COVID-19 Pre-Weeks, March 1 - 14, 2020

COVID - 19 or Coronavirus has been on my radar for months. In February, I started teaching for VIP Kid. This is a company based in China which hires native English speakers to teach English to children in China. I quickly learned it was a GREAT time to start teaching for this company because many of the children, unfortunately, were home due to Coronavirus and were therefore accessing more classes. I was off to a running start, but felt badly for these children and their families being cooped up inside, worried about their family and their health, the uncertainty of it all.

In January I started volunteering once a week in Sadie's classroom, and I noticed, week after week that the kids did not wash their hands before going straight to lunch. This bothered me, but I always try to think the best of teachers. I couldn't remember if hand sanitizer was on the school supply list, and I was remembering how when I taught kindergarten, I just put a squirt in everyone's hands as they lined up for lunch. This was not perfect, but certainly better than nothing. On March 4th I asked the teacher if she had hand sanitizer, and she said she wasn't allowed to use it. Kids could bring in their own, but county policy was teachers can not apply it. I emailed the assistant principal for clarification, feeling that anyone, an educator or not, would be surprised to hear kids are not washing or sanitizing their hands before lunch. She got back to me, and long story short, she said they were going to talk about this at a staff meeting on Monday (March 9). When I went in again on Wednesday, March 11, I spoke to both the teacher and AP and both said the teachers were reminded that kids need to wash their hands even if it takes from instructional time. I felt victorious in this, and grateful that my schedule recently changed, allowing me to have this time in the classroom. Also we got clarification on what type of hand sanitizer is allowed (alcohol based, perfume-, fragrance-, aloe-, dye- free). By this time, I had visited at least 8 stores looking for hand sanitizer with no success, so that point was mute!

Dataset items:

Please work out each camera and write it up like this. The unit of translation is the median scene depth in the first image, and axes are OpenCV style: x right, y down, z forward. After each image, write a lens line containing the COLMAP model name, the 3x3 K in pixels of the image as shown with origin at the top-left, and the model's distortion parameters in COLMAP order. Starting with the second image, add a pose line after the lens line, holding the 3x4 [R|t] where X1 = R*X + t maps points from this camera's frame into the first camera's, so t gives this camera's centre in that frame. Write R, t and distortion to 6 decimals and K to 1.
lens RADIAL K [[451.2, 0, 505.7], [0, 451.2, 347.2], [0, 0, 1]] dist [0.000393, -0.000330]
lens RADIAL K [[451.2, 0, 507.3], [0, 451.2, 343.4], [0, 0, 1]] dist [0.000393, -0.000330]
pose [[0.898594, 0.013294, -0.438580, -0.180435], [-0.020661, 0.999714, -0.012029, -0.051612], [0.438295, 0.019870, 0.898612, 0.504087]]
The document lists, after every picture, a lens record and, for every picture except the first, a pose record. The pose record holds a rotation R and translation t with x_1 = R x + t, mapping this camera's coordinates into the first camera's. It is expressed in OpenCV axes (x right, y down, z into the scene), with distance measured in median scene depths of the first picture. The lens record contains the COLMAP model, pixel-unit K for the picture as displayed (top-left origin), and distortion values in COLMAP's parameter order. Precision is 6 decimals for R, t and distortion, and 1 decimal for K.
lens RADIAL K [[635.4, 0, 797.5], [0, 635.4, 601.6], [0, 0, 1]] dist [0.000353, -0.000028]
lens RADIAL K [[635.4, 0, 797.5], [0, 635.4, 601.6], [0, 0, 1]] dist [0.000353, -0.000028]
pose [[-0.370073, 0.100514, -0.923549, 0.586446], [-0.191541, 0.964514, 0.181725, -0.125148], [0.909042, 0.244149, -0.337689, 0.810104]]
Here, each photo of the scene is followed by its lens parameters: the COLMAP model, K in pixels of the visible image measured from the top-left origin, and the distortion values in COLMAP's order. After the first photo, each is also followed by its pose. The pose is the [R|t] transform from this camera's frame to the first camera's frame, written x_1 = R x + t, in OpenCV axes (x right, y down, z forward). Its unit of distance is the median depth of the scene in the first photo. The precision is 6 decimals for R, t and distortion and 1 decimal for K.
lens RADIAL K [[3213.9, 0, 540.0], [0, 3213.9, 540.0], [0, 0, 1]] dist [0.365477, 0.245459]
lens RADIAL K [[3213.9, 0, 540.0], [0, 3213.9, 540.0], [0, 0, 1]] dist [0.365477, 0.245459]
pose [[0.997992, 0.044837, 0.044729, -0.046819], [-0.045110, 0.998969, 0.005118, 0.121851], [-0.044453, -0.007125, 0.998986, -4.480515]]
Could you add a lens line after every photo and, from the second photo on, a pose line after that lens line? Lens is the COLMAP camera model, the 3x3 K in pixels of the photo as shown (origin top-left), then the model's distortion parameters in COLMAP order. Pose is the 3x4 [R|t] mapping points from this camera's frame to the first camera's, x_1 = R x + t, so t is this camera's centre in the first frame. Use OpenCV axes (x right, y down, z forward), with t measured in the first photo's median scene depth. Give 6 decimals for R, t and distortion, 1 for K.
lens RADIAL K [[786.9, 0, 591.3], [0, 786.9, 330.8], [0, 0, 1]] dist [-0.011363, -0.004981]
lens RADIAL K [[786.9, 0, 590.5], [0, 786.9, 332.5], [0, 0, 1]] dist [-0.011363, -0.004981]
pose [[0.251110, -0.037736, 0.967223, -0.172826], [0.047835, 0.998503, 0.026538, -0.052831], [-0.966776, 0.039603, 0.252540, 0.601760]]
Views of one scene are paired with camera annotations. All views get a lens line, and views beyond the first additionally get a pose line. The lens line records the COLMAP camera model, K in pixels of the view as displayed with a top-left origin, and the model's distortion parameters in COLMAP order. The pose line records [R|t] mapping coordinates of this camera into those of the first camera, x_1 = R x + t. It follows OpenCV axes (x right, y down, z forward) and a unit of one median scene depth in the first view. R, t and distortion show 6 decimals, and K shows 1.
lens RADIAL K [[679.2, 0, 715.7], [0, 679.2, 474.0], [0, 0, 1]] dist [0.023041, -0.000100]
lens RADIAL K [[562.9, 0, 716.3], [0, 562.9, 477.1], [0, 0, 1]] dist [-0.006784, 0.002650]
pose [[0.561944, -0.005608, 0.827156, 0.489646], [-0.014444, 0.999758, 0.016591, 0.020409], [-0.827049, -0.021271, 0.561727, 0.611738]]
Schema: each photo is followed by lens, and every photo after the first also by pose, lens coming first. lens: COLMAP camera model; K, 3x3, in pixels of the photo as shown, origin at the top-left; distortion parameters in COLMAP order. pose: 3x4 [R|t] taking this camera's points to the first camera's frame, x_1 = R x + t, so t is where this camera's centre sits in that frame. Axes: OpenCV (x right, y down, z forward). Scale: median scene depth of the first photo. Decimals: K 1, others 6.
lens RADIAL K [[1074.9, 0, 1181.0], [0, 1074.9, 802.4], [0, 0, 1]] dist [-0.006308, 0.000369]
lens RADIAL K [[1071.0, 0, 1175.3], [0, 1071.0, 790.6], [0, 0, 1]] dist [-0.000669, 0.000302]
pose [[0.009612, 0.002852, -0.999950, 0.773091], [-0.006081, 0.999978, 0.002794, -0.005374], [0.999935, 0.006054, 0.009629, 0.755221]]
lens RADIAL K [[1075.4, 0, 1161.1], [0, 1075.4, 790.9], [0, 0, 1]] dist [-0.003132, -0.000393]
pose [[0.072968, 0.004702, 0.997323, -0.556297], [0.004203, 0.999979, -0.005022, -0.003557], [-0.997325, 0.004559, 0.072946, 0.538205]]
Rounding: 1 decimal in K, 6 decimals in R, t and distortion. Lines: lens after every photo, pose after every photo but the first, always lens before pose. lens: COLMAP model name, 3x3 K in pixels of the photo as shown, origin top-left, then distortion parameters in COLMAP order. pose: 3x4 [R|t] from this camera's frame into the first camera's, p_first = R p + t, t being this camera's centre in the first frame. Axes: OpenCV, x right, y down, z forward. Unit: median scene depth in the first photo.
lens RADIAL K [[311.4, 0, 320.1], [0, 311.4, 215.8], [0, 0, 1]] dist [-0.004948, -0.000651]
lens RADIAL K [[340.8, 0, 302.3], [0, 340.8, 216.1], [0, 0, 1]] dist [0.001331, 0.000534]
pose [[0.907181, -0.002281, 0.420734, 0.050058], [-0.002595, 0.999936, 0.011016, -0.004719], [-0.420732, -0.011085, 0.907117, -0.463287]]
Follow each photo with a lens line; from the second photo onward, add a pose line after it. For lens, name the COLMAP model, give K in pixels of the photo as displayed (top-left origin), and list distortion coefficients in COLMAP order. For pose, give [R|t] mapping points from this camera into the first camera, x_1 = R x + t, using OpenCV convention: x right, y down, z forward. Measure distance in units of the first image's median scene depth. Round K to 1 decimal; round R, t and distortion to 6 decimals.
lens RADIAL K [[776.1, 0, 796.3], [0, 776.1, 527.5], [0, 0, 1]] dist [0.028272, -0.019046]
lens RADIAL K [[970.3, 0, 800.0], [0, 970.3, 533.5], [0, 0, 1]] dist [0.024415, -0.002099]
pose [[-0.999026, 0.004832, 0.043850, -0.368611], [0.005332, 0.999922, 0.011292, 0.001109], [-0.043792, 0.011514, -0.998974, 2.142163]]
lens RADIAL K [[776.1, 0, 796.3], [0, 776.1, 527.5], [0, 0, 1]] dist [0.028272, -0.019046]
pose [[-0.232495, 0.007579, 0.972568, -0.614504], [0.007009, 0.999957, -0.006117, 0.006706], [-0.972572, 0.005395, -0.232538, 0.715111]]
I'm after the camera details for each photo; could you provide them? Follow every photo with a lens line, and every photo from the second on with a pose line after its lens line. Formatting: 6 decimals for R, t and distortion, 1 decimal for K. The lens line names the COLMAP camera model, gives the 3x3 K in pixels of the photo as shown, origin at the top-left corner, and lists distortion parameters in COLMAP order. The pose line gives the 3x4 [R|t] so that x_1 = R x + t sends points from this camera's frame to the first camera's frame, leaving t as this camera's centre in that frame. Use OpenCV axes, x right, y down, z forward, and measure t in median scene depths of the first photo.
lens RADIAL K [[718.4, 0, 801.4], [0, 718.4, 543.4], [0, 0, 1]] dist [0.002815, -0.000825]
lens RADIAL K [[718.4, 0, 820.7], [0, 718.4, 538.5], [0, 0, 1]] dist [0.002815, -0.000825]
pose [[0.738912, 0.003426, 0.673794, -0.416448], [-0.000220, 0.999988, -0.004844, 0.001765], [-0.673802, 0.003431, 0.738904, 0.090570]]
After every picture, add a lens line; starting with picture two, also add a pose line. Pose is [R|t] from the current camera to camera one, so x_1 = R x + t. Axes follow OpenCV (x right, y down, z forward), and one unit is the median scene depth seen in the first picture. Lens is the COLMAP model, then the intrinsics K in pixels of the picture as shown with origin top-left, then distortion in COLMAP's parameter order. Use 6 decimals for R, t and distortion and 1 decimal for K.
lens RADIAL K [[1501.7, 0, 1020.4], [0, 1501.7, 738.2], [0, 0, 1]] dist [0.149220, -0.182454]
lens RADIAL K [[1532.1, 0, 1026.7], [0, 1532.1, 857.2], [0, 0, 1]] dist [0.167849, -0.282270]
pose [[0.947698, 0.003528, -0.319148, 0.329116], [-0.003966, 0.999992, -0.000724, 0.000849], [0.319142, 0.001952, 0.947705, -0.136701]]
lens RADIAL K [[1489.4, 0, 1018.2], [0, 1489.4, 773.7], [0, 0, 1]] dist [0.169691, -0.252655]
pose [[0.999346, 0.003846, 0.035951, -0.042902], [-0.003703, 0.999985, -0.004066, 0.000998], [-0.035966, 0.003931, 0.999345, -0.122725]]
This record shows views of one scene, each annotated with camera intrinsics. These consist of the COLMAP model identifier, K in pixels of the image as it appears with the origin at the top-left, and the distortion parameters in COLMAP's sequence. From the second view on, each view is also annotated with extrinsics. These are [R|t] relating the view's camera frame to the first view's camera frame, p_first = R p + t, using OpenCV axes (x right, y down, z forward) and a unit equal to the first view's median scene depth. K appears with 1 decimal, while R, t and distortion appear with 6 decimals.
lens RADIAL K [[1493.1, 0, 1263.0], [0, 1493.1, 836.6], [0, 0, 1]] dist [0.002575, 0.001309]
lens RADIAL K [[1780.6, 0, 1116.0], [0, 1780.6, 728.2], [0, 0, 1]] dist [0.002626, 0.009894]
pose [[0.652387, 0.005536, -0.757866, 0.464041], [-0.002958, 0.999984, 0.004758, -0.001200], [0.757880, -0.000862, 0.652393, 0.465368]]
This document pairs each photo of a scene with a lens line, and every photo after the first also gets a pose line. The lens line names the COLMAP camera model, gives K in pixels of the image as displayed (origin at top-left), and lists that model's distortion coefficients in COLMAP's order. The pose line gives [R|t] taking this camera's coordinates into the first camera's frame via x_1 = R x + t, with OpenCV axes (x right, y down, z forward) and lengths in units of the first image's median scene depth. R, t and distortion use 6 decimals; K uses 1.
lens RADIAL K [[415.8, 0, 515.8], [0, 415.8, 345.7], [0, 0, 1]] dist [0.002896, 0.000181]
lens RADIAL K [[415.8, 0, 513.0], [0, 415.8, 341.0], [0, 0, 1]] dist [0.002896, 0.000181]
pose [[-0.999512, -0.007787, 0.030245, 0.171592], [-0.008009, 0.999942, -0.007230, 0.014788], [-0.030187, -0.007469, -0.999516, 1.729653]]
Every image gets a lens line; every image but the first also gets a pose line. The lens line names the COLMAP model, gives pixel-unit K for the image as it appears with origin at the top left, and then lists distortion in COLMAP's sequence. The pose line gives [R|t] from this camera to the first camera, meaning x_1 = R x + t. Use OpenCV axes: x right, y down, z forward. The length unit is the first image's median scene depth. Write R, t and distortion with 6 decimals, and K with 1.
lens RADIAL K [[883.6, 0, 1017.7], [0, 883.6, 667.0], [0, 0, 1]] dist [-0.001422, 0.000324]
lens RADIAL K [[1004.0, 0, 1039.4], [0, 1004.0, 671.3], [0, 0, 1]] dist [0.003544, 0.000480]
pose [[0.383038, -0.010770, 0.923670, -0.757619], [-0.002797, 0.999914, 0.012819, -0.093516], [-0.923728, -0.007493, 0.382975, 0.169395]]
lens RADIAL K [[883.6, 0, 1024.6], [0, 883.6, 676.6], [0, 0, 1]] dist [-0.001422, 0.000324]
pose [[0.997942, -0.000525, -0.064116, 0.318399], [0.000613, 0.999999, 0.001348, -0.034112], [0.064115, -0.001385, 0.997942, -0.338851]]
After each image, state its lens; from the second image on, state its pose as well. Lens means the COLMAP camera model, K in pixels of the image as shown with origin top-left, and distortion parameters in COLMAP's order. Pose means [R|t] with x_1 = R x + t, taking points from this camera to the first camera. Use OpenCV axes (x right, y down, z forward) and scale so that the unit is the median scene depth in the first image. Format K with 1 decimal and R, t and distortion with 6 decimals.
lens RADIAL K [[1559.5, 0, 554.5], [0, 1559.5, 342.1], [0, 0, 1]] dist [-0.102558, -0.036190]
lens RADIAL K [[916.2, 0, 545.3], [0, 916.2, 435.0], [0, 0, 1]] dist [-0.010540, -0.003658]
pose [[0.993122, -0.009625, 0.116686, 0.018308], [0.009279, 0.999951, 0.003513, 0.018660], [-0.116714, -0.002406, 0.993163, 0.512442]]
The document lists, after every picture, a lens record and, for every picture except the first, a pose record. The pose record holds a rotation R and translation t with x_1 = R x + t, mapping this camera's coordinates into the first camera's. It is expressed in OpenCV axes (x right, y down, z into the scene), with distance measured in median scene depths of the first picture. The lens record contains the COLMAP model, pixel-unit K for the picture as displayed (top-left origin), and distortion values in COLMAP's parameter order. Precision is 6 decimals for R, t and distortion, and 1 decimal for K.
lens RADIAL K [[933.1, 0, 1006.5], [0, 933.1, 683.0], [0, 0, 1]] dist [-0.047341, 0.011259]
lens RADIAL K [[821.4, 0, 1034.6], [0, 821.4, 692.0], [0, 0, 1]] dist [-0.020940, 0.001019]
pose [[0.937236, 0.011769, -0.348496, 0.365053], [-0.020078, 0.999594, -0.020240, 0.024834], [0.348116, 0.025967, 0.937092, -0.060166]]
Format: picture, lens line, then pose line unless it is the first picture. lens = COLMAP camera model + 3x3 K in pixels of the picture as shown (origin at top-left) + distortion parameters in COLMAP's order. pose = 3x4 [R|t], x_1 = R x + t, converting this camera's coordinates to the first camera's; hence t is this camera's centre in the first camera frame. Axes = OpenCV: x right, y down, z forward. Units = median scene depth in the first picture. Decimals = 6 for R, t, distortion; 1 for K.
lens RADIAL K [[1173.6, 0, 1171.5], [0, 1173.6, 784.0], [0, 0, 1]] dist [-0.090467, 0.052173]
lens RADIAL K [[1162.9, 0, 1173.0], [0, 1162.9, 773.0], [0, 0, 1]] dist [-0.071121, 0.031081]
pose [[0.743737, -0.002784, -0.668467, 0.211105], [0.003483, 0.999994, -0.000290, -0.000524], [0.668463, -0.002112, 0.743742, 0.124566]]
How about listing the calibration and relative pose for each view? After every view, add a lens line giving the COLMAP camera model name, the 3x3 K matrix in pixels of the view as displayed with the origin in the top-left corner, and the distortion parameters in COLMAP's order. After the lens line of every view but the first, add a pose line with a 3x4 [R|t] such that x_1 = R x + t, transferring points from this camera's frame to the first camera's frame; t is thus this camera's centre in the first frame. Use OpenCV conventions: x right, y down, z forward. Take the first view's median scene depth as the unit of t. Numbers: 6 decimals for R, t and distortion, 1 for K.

What to work on:
(1) In the account of the early COVID-19 weeks, on what date did the writer ask the teacher whether she had hand sanitizer?
(2) Continue the account of the early COVID-19 weeks from the point where it ends.

Written responses:
(1) March 4th

(2)
On Thursday, March 12, the county announced there would be no school on Friday, March 13, as teachers would have a work day to plan for remote learning. I spent that day with my aunt for her 75th Birthday, and went to the grocery store for my grandmother, the tone at the store was palpable. It felt like post 9/11 feeling of foreboding, and pre-hurricane, blizzard prepping. On Tues. March 10, my grandmother's building announced much stricter limitations on visitors (understandably so), and I knew I wouldn't bring the kids over on Friday. Ted was already working from home indefinitely at this time. His work cancelled travel starting the previous week, and on Monday they tested the VPN from home to make sure everyone could log on remotely. On Wednesday (3/11) they announced everyone needs to work from home indefinitely.

Friday, March 13, Midmorning the county announced schools would be closed for two weeks. We ran some errands like going to the library to get some books and movies for the week, and the Dollar Tree for a few little activities.

Saturday, March 14, Ted had already made plans for us to see his mom in Fredericksburg. Of course COVID was on the mind, and a topic of conversation, but I didn't feel badly going to a restaurant downtown, and going in and out of shops. I thought, "We're not going to hug people or stand too close, we feel fine, etc." I was surprised at how many others were downtown too, but I guess we were all thinking the same. It was a beautiful day with the sense of Spring welcome with so much other foreboding news.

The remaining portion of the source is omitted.